Problem: Gather each line in the entries that includes the string "react".

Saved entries
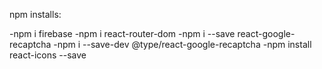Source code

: npm installs:

-npm i firebase
-npm i react-router-dom
-npm i --save react-google-recaptcha
-npm i --save-dev @type/react-google-recaptcha
-npm install react-icons --save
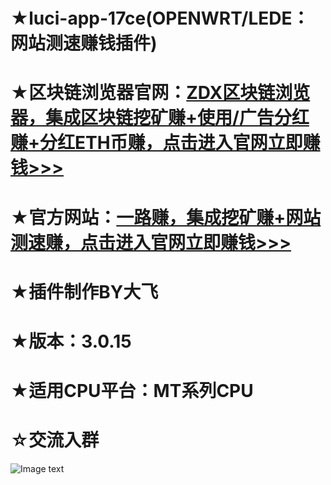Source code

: # ★luci-app-17ce(OPENWRT/LEDE：网站测速赚钱插件)

# ★区块链浏览器官网：[ZDX区块链浏览器，集成区块链挖矿赚+使用/广告分红赚+分红ETH币赚，点击进入官网立即赚钱>>>](http://t.cn/Res4xyb)

# ★官方网站：[一路赚，集成挖矿赚+网站测速赚，点击进入官网立即赚钱>>>](https://www.yiluzhuanqian.com/P3VpZD0xMDEwOA%3D%3D)

# ★插件制作BY大飞

# ★版本：3.0.15

# ★适用CPU平台：MT系列CPU

# ☆交流入群

![Image text](https://github.com/FeiLianOS/luci-app-ipshare/blob/master/images/QQ_FeiLianOS.png)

Output of the exercise:
-npm i react-router-dom
-npm i --save react-google-recaptcha
-npm i --save-dev @type/react-google-recaptcha
-npm install react-icons --save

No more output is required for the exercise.